Report how many lines in the entries below include the string "that". Give the number alone.

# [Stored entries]
☆ ☆ ☆ ☆ ☆

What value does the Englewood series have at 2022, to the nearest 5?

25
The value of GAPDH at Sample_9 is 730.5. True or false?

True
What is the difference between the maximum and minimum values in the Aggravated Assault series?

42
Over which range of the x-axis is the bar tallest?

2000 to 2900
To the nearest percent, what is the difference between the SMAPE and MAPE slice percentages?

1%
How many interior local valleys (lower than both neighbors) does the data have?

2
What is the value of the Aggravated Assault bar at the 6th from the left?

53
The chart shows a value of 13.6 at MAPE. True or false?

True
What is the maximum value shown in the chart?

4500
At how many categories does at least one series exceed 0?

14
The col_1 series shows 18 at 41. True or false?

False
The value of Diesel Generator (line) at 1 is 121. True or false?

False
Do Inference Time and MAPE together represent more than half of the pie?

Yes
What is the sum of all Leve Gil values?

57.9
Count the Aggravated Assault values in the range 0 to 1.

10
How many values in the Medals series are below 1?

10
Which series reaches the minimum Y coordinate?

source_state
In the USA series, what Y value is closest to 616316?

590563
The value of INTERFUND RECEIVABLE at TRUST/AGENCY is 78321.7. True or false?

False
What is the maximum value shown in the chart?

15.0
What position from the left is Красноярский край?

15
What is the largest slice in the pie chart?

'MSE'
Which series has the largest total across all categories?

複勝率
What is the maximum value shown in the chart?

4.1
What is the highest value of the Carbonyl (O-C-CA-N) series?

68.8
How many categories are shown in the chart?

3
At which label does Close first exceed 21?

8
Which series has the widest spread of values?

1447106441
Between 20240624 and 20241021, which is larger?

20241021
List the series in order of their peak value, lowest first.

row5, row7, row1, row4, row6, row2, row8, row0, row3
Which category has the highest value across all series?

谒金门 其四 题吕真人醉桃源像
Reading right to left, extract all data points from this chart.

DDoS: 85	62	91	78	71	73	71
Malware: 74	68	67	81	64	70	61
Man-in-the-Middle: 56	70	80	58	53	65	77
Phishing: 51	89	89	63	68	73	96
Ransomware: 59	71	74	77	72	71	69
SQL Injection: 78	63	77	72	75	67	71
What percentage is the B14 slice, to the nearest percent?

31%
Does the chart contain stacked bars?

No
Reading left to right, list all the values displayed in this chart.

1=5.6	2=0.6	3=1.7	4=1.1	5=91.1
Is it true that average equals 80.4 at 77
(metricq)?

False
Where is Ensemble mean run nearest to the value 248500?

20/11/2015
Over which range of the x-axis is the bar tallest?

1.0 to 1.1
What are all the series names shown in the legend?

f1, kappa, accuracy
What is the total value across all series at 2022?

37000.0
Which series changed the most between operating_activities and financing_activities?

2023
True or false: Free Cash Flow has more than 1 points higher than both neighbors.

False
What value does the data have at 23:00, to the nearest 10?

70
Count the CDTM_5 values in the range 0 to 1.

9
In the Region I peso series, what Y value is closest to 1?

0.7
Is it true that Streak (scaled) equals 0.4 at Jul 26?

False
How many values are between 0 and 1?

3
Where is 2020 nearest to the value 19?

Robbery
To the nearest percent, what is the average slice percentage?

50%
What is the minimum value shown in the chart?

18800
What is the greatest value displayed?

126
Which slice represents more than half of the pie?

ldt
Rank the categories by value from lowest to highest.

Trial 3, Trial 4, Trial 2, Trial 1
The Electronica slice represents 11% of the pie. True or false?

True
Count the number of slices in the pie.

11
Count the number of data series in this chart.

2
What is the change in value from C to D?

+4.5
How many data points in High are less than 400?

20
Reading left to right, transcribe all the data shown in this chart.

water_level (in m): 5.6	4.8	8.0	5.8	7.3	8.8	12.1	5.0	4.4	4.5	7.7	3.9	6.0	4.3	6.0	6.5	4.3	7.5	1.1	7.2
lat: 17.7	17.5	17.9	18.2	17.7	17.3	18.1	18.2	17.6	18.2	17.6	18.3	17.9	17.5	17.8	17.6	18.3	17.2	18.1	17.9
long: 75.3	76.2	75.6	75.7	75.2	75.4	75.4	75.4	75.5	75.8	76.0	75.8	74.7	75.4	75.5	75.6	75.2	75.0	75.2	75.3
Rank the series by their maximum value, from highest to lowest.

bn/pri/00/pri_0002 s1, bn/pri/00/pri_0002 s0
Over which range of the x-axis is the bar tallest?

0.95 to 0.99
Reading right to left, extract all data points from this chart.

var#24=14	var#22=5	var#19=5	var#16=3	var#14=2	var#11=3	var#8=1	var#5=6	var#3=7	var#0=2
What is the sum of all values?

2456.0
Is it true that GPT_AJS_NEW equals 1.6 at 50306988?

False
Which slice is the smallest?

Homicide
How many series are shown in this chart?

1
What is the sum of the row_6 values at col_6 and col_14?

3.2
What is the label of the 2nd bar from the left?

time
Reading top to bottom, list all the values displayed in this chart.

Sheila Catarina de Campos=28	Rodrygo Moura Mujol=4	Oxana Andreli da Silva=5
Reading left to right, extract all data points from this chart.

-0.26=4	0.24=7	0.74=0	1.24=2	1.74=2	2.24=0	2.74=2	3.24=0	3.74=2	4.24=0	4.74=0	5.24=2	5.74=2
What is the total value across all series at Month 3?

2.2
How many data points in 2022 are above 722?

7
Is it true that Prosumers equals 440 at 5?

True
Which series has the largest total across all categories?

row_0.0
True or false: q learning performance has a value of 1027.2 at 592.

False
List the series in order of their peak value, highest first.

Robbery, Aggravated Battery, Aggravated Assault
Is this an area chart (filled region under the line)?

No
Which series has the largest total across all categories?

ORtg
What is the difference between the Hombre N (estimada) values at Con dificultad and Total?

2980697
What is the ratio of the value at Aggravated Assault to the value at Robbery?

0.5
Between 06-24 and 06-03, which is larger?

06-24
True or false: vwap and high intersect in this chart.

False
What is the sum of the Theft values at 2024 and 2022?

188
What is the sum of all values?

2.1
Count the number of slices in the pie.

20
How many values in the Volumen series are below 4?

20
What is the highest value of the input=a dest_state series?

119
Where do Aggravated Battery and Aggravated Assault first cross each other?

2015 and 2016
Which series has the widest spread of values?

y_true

☆ ☆ ☆ ☆ ☆

# [RESULT OF THIS TASK]
4